--- START ---

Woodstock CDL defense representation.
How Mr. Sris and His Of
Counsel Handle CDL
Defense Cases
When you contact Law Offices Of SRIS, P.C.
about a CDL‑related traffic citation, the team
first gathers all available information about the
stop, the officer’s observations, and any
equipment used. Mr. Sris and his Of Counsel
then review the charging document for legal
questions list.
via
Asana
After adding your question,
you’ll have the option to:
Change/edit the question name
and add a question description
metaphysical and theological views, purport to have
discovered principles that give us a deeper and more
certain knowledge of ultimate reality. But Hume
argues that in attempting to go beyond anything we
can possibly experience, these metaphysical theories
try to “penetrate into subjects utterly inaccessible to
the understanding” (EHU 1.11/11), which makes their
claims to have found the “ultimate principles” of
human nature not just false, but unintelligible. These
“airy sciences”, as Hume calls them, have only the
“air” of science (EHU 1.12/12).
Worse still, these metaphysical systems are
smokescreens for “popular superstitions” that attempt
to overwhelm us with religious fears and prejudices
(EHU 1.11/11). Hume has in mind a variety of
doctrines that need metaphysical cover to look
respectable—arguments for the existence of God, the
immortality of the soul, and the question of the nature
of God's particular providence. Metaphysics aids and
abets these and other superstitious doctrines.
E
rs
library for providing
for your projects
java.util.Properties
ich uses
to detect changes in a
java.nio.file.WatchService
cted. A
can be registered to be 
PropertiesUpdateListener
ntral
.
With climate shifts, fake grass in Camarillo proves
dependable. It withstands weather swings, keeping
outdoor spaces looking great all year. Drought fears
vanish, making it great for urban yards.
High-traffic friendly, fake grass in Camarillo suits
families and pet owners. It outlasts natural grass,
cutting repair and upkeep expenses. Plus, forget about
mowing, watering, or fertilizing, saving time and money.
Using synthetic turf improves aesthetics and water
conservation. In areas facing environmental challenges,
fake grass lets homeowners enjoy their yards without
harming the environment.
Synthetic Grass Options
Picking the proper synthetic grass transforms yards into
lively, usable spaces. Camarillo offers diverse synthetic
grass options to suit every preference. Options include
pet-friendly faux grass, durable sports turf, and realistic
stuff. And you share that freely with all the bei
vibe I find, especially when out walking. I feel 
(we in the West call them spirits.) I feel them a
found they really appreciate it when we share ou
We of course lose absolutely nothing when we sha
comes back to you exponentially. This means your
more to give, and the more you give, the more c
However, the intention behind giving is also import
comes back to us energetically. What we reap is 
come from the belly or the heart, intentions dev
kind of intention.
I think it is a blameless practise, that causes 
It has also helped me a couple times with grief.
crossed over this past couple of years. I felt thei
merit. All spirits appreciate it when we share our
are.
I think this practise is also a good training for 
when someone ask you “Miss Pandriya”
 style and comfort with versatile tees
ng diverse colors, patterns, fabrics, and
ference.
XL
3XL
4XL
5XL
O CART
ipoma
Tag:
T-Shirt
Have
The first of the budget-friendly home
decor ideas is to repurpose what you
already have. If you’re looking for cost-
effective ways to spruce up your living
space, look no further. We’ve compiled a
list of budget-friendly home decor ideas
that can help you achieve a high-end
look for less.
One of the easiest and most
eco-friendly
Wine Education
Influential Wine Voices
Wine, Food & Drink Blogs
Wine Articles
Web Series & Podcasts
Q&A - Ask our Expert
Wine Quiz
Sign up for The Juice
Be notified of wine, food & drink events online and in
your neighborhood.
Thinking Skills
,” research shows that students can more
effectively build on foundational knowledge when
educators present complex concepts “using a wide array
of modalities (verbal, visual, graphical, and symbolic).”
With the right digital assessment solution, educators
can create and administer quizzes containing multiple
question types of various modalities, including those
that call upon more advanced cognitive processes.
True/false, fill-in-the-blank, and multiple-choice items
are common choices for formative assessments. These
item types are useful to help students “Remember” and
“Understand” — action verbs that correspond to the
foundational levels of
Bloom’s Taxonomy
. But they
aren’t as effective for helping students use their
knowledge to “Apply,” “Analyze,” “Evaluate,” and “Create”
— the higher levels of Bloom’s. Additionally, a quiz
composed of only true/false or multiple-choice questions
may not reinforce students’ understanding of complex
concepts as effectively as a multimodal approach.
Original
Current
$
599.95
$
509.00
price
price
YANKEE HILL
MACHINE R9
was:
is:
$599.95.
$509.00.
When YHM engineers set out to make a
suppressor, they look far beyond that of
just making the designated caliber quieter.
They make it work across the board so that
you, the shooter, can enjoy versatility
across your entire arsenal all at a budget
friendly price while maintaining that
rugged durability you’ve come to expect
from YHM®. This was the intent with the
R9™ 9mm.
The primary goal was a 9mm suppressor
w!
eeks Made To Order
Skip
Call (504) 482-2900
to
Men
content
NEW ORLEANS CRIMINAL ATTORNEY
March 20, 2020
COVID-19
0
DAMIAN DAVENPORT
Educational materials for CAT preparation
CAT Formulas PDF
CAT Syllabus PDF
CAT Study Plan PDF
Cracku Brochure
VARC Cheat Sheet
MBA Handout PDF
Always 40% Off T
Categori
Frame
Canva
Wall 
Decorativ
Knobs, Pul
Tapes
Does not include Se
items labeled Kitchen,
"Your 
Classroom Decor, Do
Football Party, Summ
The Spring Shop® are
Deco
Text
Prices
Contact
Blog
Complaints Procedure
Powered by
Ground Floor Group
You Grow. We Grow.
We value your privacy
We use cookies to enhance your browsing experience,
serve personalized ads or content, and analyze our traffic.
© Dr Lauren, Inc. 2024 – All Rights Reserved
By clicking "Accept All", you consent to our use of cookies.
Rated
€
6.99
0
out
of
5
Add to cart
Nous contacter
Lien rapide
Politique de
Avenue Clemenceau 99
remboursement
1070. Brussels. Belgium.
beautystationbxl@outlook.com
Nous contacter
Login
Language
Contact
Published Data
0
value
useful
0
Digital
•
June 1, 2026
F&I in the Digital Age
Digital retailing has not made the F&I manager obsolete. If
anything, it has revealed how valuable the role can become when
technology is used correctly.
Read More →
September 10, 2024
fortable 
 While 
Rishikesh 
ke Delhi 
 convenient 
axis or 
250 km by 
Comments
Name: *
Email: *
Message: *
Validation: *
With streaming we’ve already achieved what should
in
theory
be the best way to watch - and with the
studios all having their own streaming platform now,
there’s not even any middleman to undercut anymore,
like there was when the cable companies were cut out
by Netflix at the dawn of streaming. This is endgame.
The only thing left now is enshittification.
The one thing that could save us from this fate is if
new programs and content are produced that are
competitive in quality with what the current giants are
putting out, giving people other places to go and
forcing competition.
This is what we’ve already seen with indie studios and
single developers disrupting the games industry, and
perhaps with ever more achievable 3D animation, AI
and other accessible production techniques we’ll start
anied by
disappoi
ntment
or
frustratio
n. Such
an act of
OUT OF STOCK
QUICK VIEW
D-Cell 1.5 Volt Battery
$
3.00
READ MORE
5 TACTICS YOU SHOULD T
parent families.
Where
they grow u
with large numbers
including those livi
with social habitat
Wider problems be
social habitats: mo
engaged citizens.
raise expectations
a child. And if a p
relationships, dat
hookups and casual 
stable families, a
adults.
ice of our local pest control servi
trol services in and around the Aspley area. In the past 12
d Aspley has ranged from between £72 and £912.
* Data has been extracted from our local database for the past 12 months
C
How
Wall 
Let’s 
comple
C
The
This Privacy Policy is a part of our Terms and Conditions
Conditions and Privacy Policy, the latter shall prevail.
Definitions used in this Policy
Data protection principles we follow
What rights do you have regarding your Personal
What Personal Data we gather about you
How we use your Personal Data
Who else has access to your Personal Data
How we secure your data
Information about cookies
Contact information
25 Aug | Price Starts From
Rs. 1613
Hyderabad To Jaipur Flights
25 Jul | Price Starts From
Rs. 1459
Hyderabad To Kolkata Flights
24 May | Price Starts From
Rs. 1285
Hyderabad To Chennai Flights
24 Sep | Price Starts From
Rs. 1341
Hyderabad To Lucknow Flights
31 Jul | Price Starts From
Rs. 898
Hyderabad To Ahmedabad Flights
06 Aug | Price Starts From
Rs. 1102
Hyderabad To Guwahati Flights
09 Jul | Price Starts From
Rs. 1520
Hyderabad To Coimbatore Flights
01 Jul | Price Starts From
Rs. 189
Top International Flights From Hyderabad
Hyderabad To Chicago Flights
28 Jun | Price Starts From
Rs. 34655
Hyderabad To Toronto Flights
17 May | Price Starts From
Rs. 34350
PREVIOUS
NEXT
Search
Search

--- END ---

Task brief:
Reproduce the records above word for word, starting at the very beginning and ending at the line that contains "After adding your", including that line.

Result of the task:
Woodstock CDL defense representation.
How Mr. Sris and His Of
Counsel Handle CDL
Defense Cases
When you contact Law Offices Of SRIS, P.C.
about a CDL‑related traffic citation, the team
first gathers all available information about the
stop, the officer’s observations, and any
equipment used. Mr. Sris and his Of Counsel
then review the charging document for legal
questions list.
via
Asana
After adding your question,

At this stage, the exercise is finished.